16 Outubro 2012 | 00h01

Escultura no canteiro central da via é restaurada

Em parceria com TIAGO QUEIROZ

Uma das obras de arte mais conhecidas de São Paulo, o Monumento à Imigração Japonesa, no canteiro central da Avenida 23 de Maio, passa por restauração. Até o fim deste mês, os atuais verde, amarelo e azul darão lugar a outros tons de verde e amarelo, ao lado de azul-piscina e laranja.

É a quarta vez que a obra de arte, inaugurada em 1988, passa por obras de restauração – a última foi em 2006. Como sempre, as tonalidades foram escolhidas pela própria artista plástica que assina a obra, Tomie Ohtake. “Ela gosta que haja uma mudança nas cores, porque aí a cidade tem uma novidade”, comenta o arquiteto e designer Ricardo Ohtake, um dos filhos da artista.

A recuperação do monumento, cujos trabalhos se iniciaram na semana passada, está orçada em R$ 37 mil – bancados pela Prefeitura e executados sob supervisão do Instituto Tomie Ohtake.
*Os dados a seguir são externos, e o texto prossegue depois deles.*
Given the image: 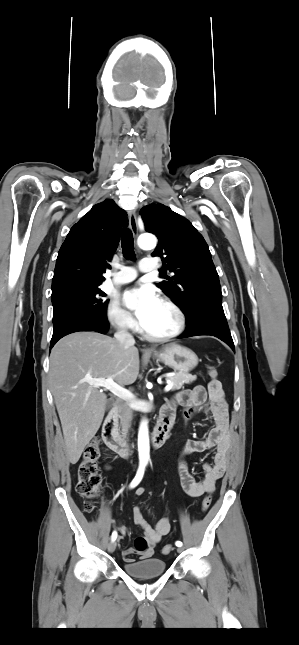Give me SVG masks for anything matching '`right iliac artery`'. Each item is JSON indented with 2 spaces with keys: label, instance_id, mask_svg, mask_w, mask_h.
Wrapping results in <instances>:
<instances>
[{
  "label": "right iliac artery",
  "instance_id": "82829eb1",
  "mask_svg": "<svg viewBox=\"0 0 299 645\" xmlns=\"http://www.w3.org/2000/svg\"><path fill=\"white\" fill-rule=\"evenodd\" d=\"M143 474H144V466H140L138 471H137V474H136L135 478L133 479V481L130 484V488H134L140 483V481L142 480ZM116 538H117V532L114 531L112 533L111 539H112V541H115Z\"/></svg>",
  "mask_w": 299,
  "mask_h": 645
}]
</instances>
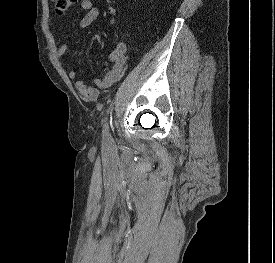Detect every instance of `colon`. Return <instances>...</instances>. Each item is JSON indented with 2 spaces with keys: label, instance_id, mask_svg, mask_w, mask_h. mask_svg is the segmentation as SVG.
Instances as JSON below:
<instances>
[{
  "label": "colon",
  "instance_id": "1",
  "mask_svg": "<svg viewBox=\"0 0 275 263\" xmlns=\"http://www.w3.org/2000/svg\"><path fill=\"white\" fill-rule=\"evenodd\" d=\"M54 9L57 13L62 14L75 2V0H53Z\"/></svg>",
  "mask_w": 275,
  "mask_h": 263
}]
</instances>
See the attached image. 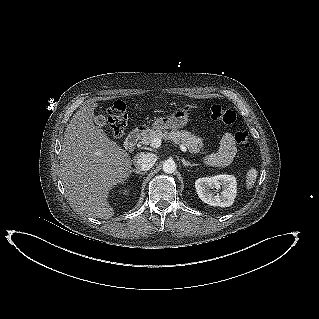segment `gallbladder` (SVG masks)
<instances>
[{
    "mask_svg": "<svg viewBox=\"0 0 319 319\" xmlns=\"http://www.w3.org/2000/svg\"><path fill=\"white\" fill-rule=\"evenodd\" d=\"M94 122L100 127H103V126H105L107 124L106 118L104 116H102V115L96 116L94 118Z\"/></svg>",
    "mask_w": 319,
    "mask_h": 319,
    "instance_id": "bac80fb5",
    "label": "gallbladder"
}]
</instances>
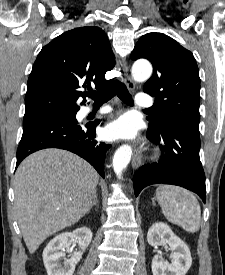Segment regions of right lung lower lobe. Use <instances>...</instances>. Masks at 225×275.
Returning <instances> with one entry per match:
<instances>
[{
  "instance_id": "obj_1",
  "label": "right lung lower lobe",
  "mask_w": 225,
  "mask_h": 275,
  "mask_svg": "<svg viewBox=\"0 0 225 275\" xmlns=\"http://www.w3.org/2000/svg\"><path fill=\"white\" fill-rule=\"evenodd\" d=\"M100 123L78 124L75 118L54 113H40L23 119V135L17 150V163L44 148H61L87 160L104 177V160L111 145L96 140L95 128Z\"/></svg>"
}]
</instances>
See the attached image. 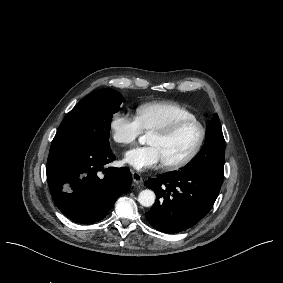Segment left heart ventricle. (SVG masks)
Segmentation results:
<instances>
[{"instance_id": "b2bd125f", "label": "left heart ventricle", "mask_w": 283, "mask_h": 283, "mask_svg": "<svg viewBox=\"0 0 283 283\" xmlns=\"http://www.w3.org/2000/svg\"><path fill=\"white\" fill-rule=\"evenodd\" d=\"M199 136L196 124L183 125L173 137L163 139L152 134L149 144L160 148L165 163H176L184 159L194 148Z\"/></svg>"}]
</instances>
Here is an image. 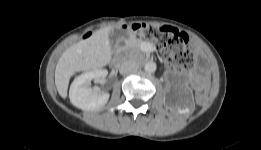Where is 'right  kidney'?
<instances>
[{"instance_id": "right-kidney-1", "label": "right kidney", "mask_w": 261, "mask_h": 150, "mask_svg": "<svg viewBox=\"0 0 261 150\" xmlns=\"http://www.w3.org/2000/svg\"><path fill=\"white\" fill-rule=\"evenodd\" d=\"M107 70L97 69L88 71L76 77L71 84L69 97L71 103L82 110H98L102 108L110 97L107 92H100L99 88L90 87L92 80L107 76Z\"/></svg>"}]
</instances>
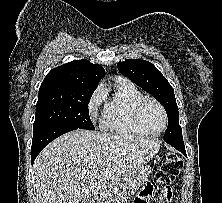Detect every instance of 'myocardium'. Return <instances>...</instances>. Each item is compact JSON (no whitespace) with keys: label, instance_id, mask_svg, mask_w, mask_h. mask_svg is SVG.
<instances>
[{"label":"myocardium","instance_id":"f54148a6","mask_svg":"<svg viewBox=\"0 0 222 203\" xmlns=\"http://www.w3.org/2000/svg\"><path fill=\"white\" fill-rule=\"evenodd\" d=\"M147 103L155 104L161 110V112L163 114L164 125H163L162 129L159 131H156V132L151 131L150 129H148L146 127V125L144 124V122L142 120V110ZM133 116H134V120H135L136 124L139 126V128H141L145 133L150 134V135H154V136L160 135L161 133H163L166 130L167 125H168V115H167L166 109L158 100L151 98V97H143L139 101L136 102V104L133 108Z\"/></svg>","mask_w":222,"mask_h":203}]
</instances>
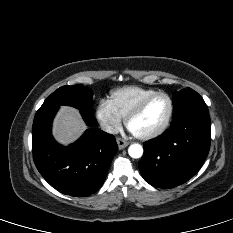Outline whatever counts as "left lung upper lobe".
I'll return each mask as SVG.
<instances>
[{"instance_id": "5c2ea615", "label": "left lung upper lobe", "mask_w": 233, "mask_h": 233, "mask_svg": "<svg viewBox=\"0 0 233 233\" xmlns=\"http://www.w3.org/2000/svg\"><path fill=\"white\" fill-rule=\"evenodd\" d=\"M194 110H208L197 92L187 88L173 94V119Z\"/></svg>"}]
</instances>
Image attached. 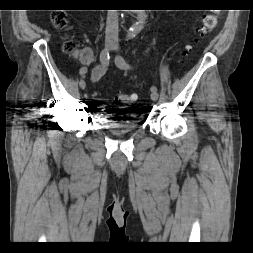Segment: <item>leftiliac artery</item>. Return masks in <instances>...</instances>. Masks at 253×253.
<instances>
[{"label": "left iliac artery", "mask_w": 253, "mask_h": 253, "mask_svg": "<svg viewBox=\"0 0 253 253\" xmlns=\"http://www.w3.org/2000/svg\"><path fill=\"white\" fill-rule=\"evenodd\" d=\"M116 64L118 65L119 68L121 69H129L131 66L125 61V59L121 56L116 57ZM151 91H157L156 86L151 87Z\"/></svg>", "instance_id": "obj_1"}]
</instances>
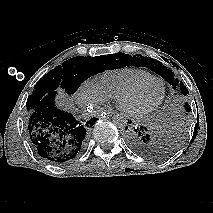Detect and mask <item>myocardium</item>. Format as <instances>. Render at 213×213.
Listing matches in <instances>:
<instances>
[{"label":"myocardium","mask_w":213,"mask_h":213,"mask_svg":"<svg viewBox=\"0 0 213 213\" xmlns=\"http://www.w3.org/2000/svg\"><path fill=\"white\" fill-rule=\"evenodd\" d=\"M157 80L161 84V95L159 99L151 104L140 106V107H132L129 105L130 100L139 92V90L149 81ZM166 94L165 82L164 80L157 75H150L145 78L140 79L131 85L128 89H126L118 98L117 105L118 108L129 116L140 117L147 115L154 110H156L163 102Z\"/></svg>","instance_id":"f54148a6"}]
</instances>
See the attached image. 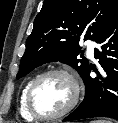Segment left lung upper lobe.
<instances>
[{"instance_id":"5c2ea615","label":"left lung upper lobe","mask_w":118,"mask_h":123,"mask_svg":"<svg viewBox=\"0 0 118 123\" xmlns=\"http://www.w3.org/2000/svg\"><path fill=\"white\" fill-rule=\"evenodd\" d=\"M116 18L118 0H46L27 38L17 79L53 61L72 66L83 77L89 62L80 38L96 41Z\"/></svg>"}]
</instances>
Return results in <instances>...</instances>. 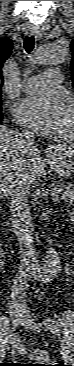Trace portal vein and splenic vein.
<instances>
[{
  "mask_svg": "<svg viewBox=\"0 0 74 366\" xmlns=\"http://www.w3.org/2000/svg\"><path fill=\"white\" fill-rule=\"evenodd\" d=\"M59 192H60V190H54L53 191L52 195L54 196V198L59 197Z\"/></svg>",
  "mask_w": 74,
  "mask_h": 366,
  "instance_id": "portal-vein-and-splenic-vein-1",
  "label": "portal vein and splenic vein"
}]
</instances>
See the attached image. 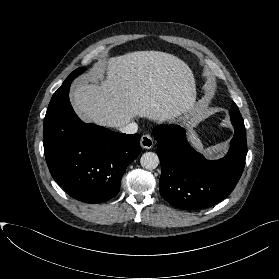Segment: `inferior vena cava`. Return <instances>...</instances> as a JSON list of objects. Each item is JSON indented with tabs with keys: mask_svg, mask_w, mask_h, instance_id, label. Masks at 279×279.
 <instances>
[{
	"mask_svg": "<svg viewBox=\"0 0 279 279\" xmlns=\"http://www.w3.org/2000/svg\"><path fill=\"white\" fill-rule=\"evenodd\" d=\"M137 130H138V125L135 122L127 123L126 125L120 128V131L126 134H134L137 132Z\"/></svg>",
	"mask_w": 279,
	"mask_h": 279,
	"instance_id": "1",
	"label": "inferior vena cava"
}]
</instances>
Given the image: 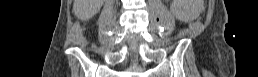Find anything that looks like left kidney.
<instances>
[{
    "mask_svg": "<svg viewBox=\"0 0 258 77\" xmlns=\"http://www.w3.org/2000/svg\"><path fill=\"white\" fill-rule=\"evenodd\" d=\"M176 6L173 8L172 12L181 21L193 20L195 15L192 8L189 6L188 0H176L174 1Z\"/></svg>",
    "mask_w": 258,
    "mask_h": 77,
    "instance_id": "1",
    "label": "left kidney"
}]
</instances>
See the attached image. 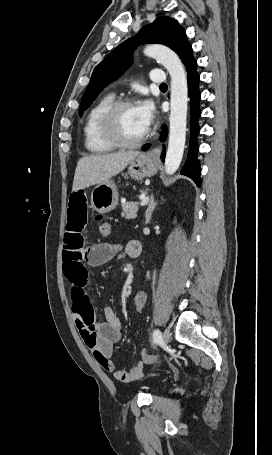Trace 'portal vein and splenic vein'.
Masks as SVG:
<instances>
[{"label":"portal vein and splenic vein","mask_w":272,"mask_h":455,"mask_svg":"<svg viewBox=\"0 0 272 455\" xmlns=\"http://www.w3.org/2000/svg\"><path fill=\"white\" fill-rule=\"evenodd\" d=\"M148 200H149V198L147 196L143 197L142 200H141L140 205L141 206H145L148 203Z\"/></svg>","instance_id":"18ae733b"}]
</instances>
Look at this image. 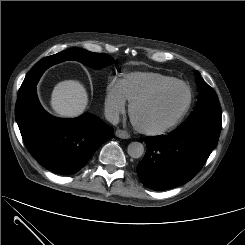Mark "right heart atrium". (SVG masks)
I'll use <instances>...</instances> for the list:
<instances>
[{"label":"right heart atrium","mask_w":245,"mask_h":245,"mask_svg":"<svg viewBox=\"0 0 245 245\" xmlns=\"http://www.w3.org/2000/svg\"><path fill=\"white\" fill-rule=\"evenodd\" d=\"M126 109L127 102L121 92L119 81H110L104 91V110L107 118L117 121Z\"/></svg>","instance_id":"1"}]
</instances>
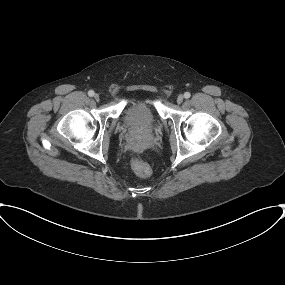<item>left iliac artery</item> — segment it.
<instances>
[{"mask_svg": "<svg viewBox=\"0 0 285 285\" xmlns=\"http://www.w3.org/2000/svg\"><path fill=\"white\" fill-rule=\"evenodd\" d=\"M190 96H191V94H190L189 92H185V93H184V97H185L186 99L190 98Z\"/></svg>", "mask_w": 285, "mask_h": 285, "instance_id": "left-iliac-artery-1", "label": "left iliac artery"}]
</instances>
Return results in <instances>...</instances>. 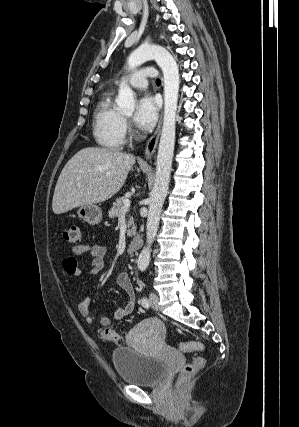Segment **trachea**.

“Primeiramente fizemos um trabalho de limpeza. Depois raspamos e lixamos. Nesta etapa, estamos corrigindo eventuais imperfeições com massa corrida”, explica William Jesus da Silva, proprietário da empresa de restauração que faz o serviço. “Só então aplicaremos três demãos de tinta, já nas novas cores.”

Homenagem. O Monumento à Imigração Japonesa é composto por quatro grandes lâminas de concreto em forma de ondas – para simbolizar as quatro gerações de japoneses que vivem no Brasil, formando uma colônia de mais de 1,5 milhão de pessoas.

Em 1988, Tomie foi convidada pela Comissão Municipal dos Festejos do 80.º Aniversário da Imigração Japonesa para desenvolver a obra, que acabou inaugurada em 10 de novembro daquele mesmo ano.

QUEM É
TOMIE OHTAKE
Artista plástica

Nascida em 1913, veio para o Brasil com 21 anos. Iniciou a carreira aos 40 e é uma das mais importantes artistas contemporâneas. Tem gravuras, pinturas e esculturas – muitas em áreas públicas.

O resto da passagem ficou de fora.